E eu, ainda menino, via a rosário de Maria e a paixão subia, subia, e sentia o tempo a correr e não sabia quando a guerra ia acabar.
SBF
(Foto: Av. 24 de Julho com o mercado da Ribeira à direita - Google)

14
Mai 09

 

Daquela janela do terceiro andar, via o rio à esquerda chapado nos estaleiros e docas secas em Cacilhas, com letras muito grandes “Lisnave”, orgulho do regime em “primavera” corrida com fim já não muito longe. Recortando ainda esta visão de “esquerda” (para o Tejo), a estátua no meio da praça, que todos dizem - Cais do Sodré, mas é do Duque da Terceira, esta ilha dos Açores, e este Duque, companheiro de armas do quarto D. Pedro, primeiro do Brasil, que daquele grupo central do arquipélago navegou até ao continente e desembarcou na “Invicta” para acabar de vez, em nome do quarto D. Pedro e primeiro do Brasil, com a aventura absolutista do ditador primeiro D. Miguel, em conluio com a mãe, Dona Carlota Joaquina, dos dois D. Pedro e D. Miguel.
Daquela janela do terceiro andar via e ouvia os amarelos que, ao passarem sobre os carris, guinchavam e rolavam em direcção ao Camões a subir ou a descer em direcção à dita praça que já foi terreiro, do cais e agora do Duque. Os amarelos tinham outras cores vistosas de publicidade e os pendurados davam ainda mais “gosto” ao vai e vem e ao som único do T’liiim! T’lão! Dos amarelos da Carris.
Daquela janela do terceiro andar via, os que entravam e saiam da estação dos comboios “pouca – terra – pouca - terra” da antiga primeira ou segunda classe, não do comboio mas da escola primária de assentos com nome de carteira em peça única com tinteiro para a caneta de tinta – permanente. Reguadas e palmatórias com ponteiro de cana – da – Índia eram ferramentas do “ensinador” oficial.

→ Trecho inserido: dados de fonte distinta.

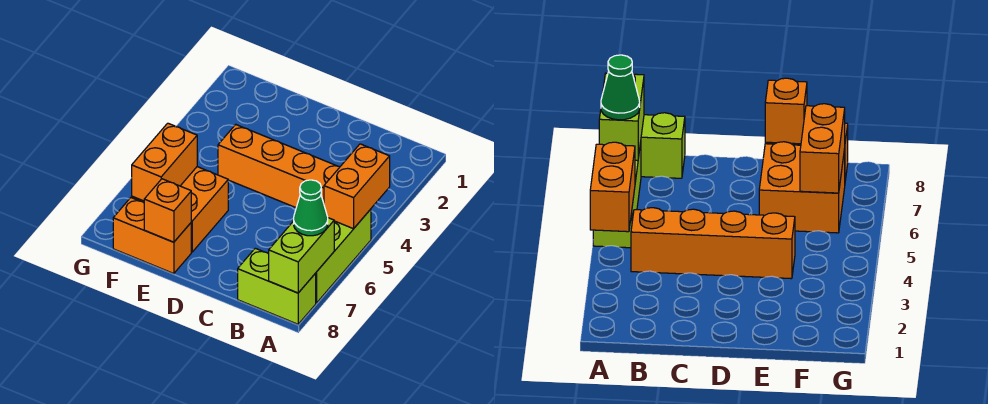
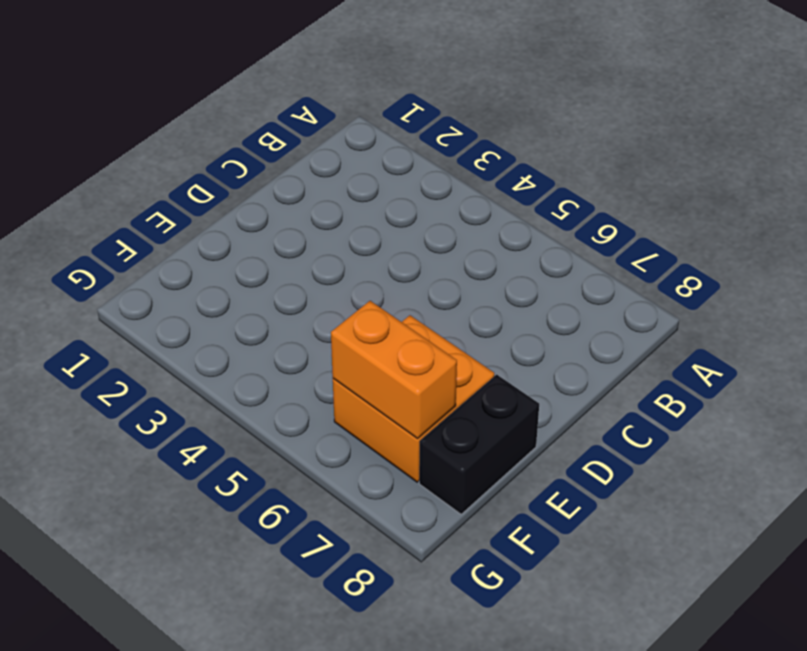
black 1x2 brick [419,374,539,514] -> orange 1x2 brick [113,198,191,274]
none -> lime 1x3 brick [316,209,371,303]
none -> lime 1x2 brick [238,248,316,324]

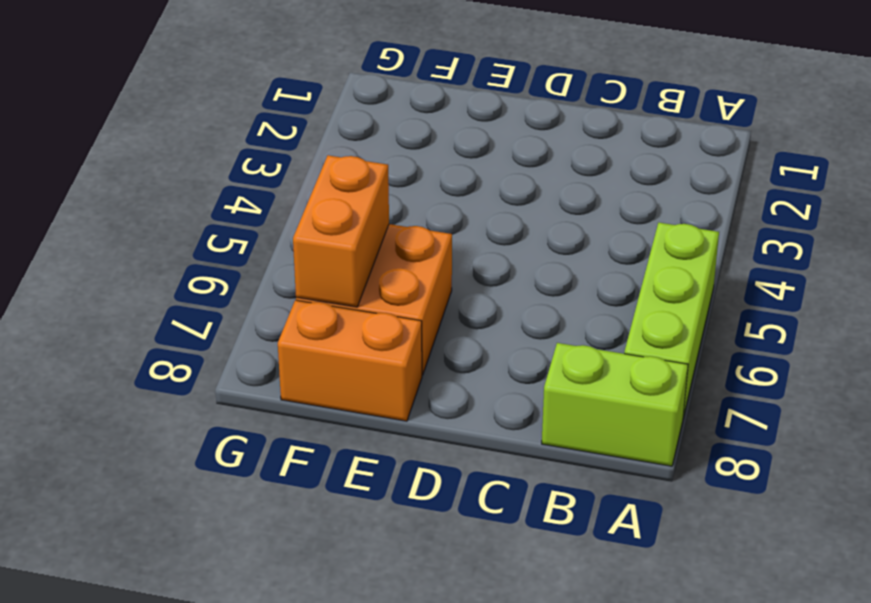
none -> orange 1x4 brick [218,125,340,208]
none -> orange 1x2 brick [324,144,390,229]

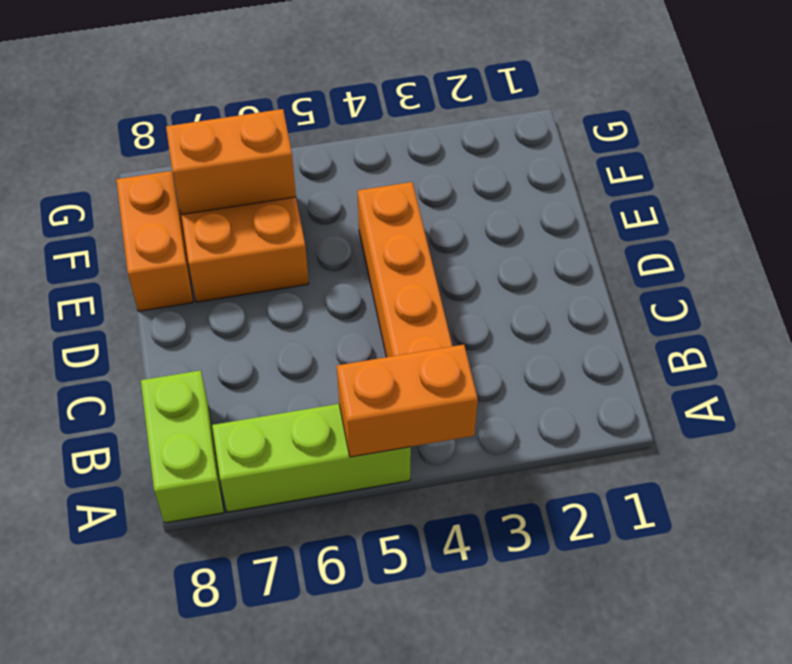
none -> lime 1x2 brick [269,218,334,293]
none -> orange 1x1 brick [144,179,191,242]

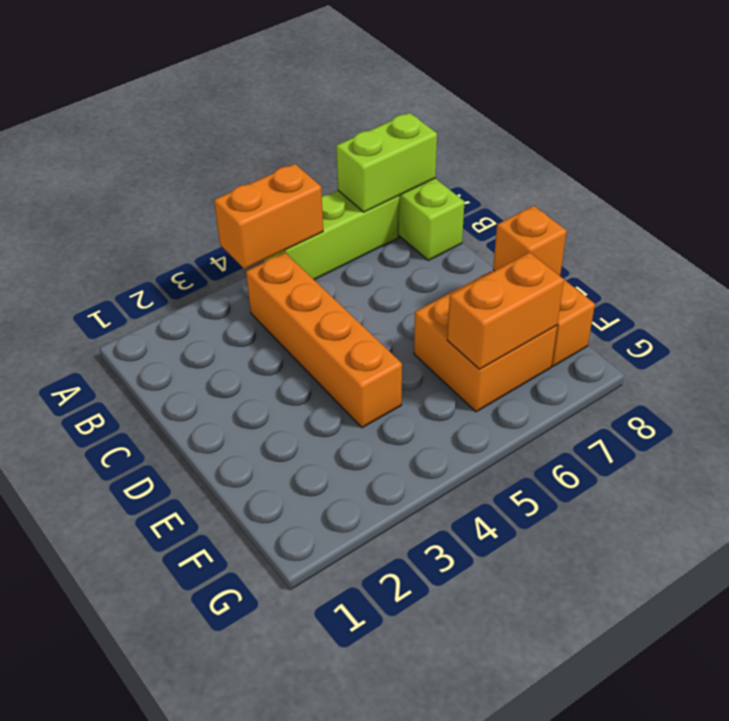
none -> green 1x1 cone [294,180,328,236]

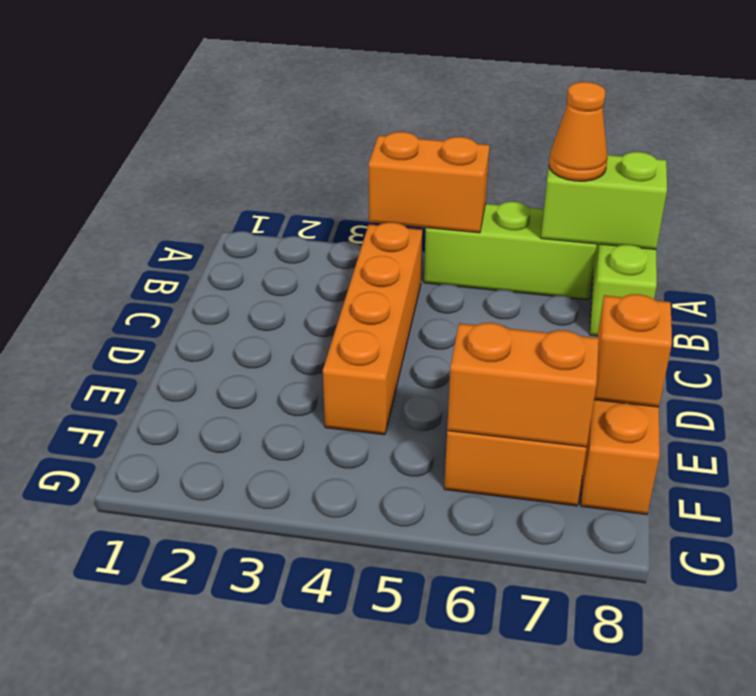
orange 1x1 cone [549,82,608,181] -> green 1x1 cone [294,180,328,236]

Daquela janela do terceiro andar via, para o meu lado direito de quem sobe, a entrada para o velho hotel Bragança que já era para o Eça, Bulhão Pato e outros famosos do dezanove desde a contagem depois de Cristo em séculos.   

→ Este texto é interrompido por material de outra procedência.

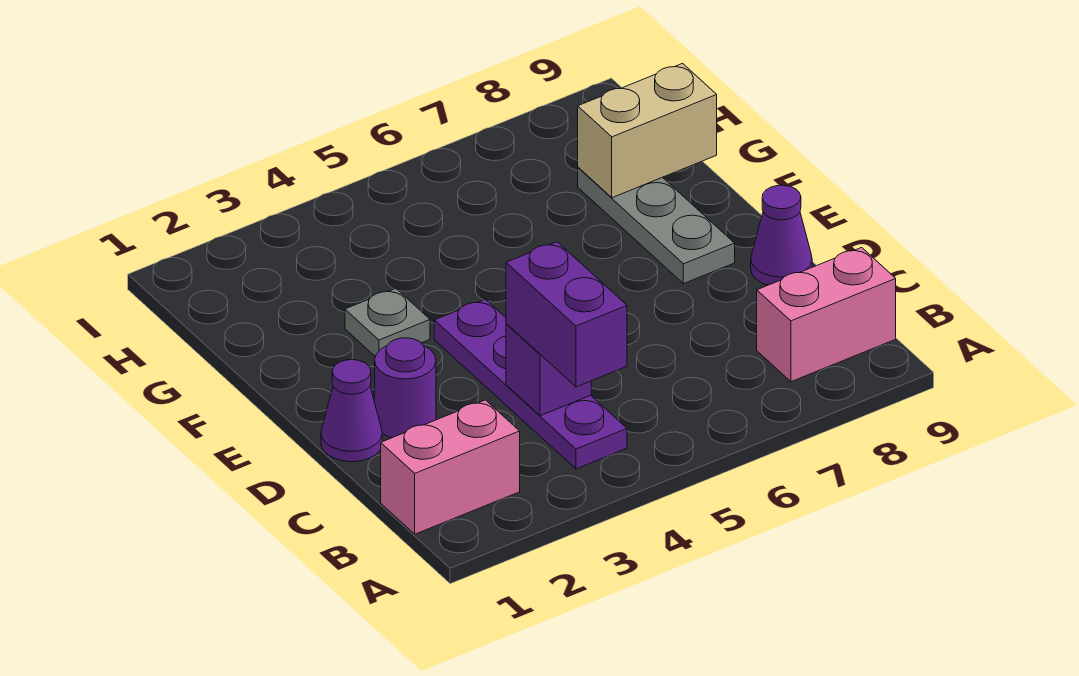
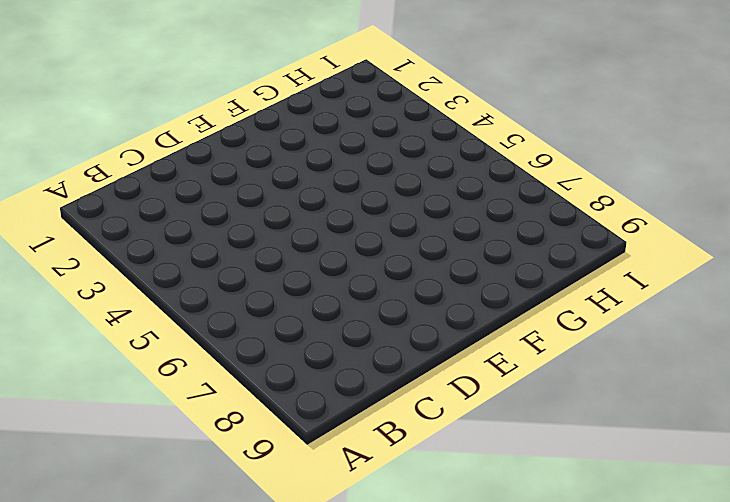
none -> pink 1x2 brick [381,400,520,534]
none -> purple 1x4 plate [434,299,627,469]

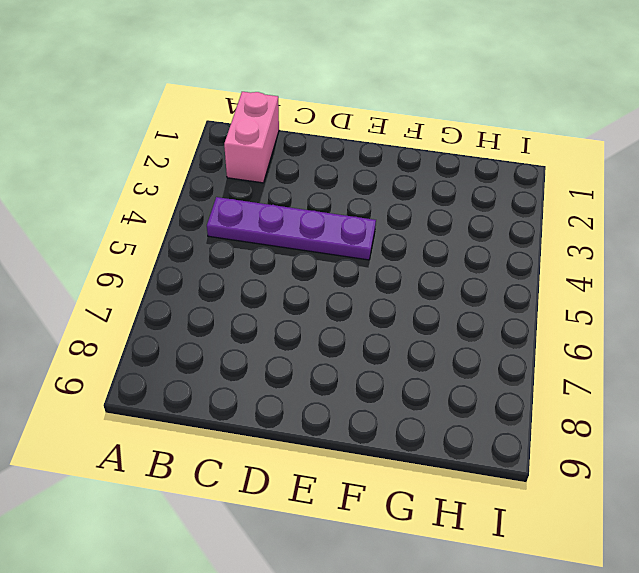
none -> pink 1x2 brick [757,247,896,382]
none -> purple 1x1 cone [321,360,382,462]

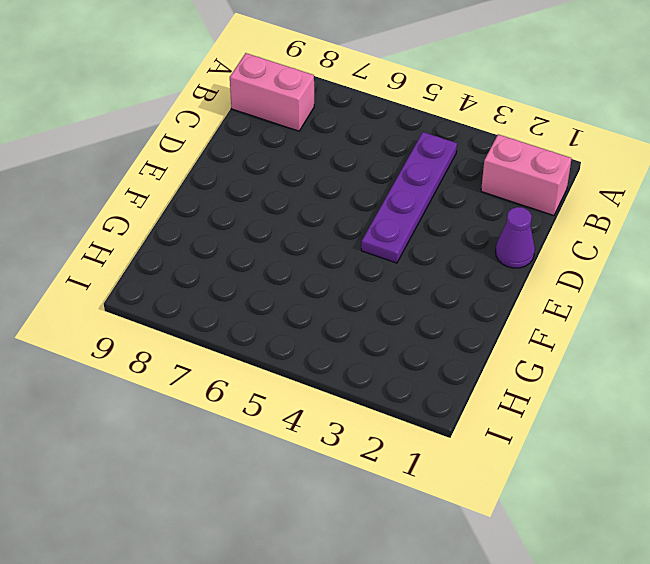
none -> purple 1x1 round brick [375,338,436,438]
none -> purple 1x1 cone [751,185,812,285]

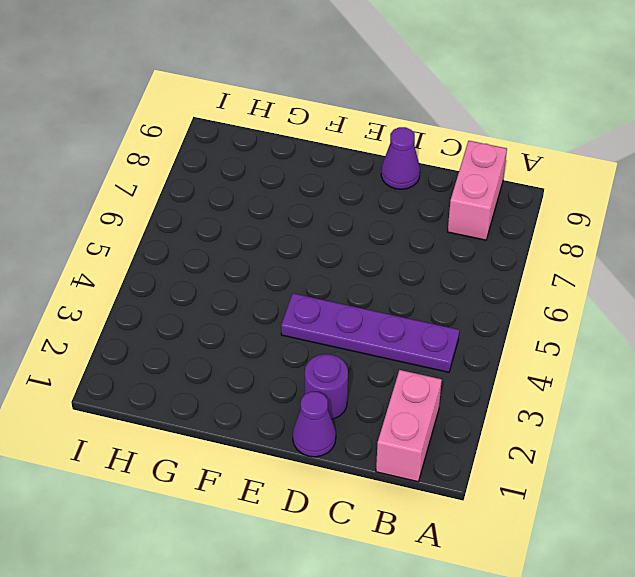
none -> grey 1x3 plate [578,167,735,284]
none -> grey 1x1 plate [345,289,430,357]

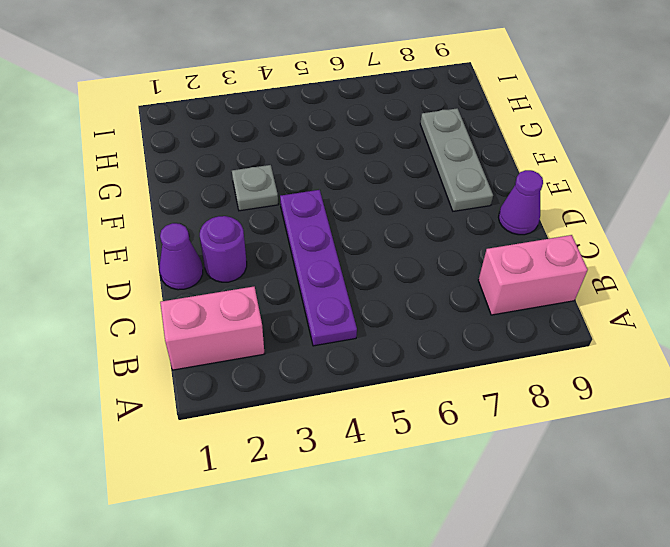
none -> purple 1x1 brick [506,324,591,416]
none -> tan 1x2 brick [578,64,717,198]

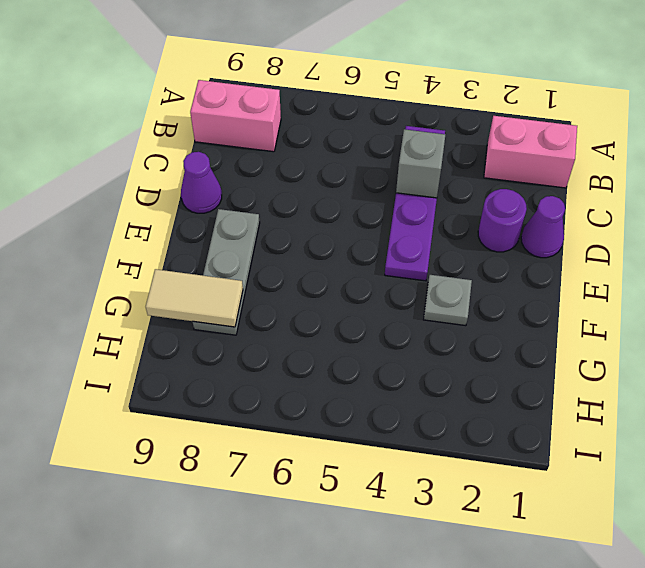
grey 1x1 brick [396,129,445,198] -> purple 1x1 brick [506,324,591,416]
tan 1x2 tile [146,269,243,327] -> tan 1x2 brick [578,64,717,198]
none -> purple 1x2 brick [506,242,627,387]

Daquela janela do terceiro andar via, todos os dias e a toda a hora, mesmo à frente do outro lado da, do alecrim, as águas – furtadas que “furtavam” o meu sossego, em sonho constante de rosário de Maria com respeito e de contido desejo à medida da verde idade. Logo de manhã, todos os dias, aquele percurso rotineiro pela Bernardino Costa, largo do Corpo Santo a do Arsenal pelo Município até ao Terreiro. Depois a volta, a respiração ofegante, as pernas a tremerem, a mão quando toca vira choque como se fosse electricidade, ela a corar sempre no meu olhar. O tempo passou contado em muitos anos. Rosário de Maria cheia de amor disponível, e que deixei no meio daquele Verão quente que na história será “ PREC”.
E o Cacilheiro zarpa do cais do sodré para a outra margem, e tanta gente, e depois vem, e eu, o vejo sempre de lá para cá e de cá para lá, daquela janela do terceiro andar.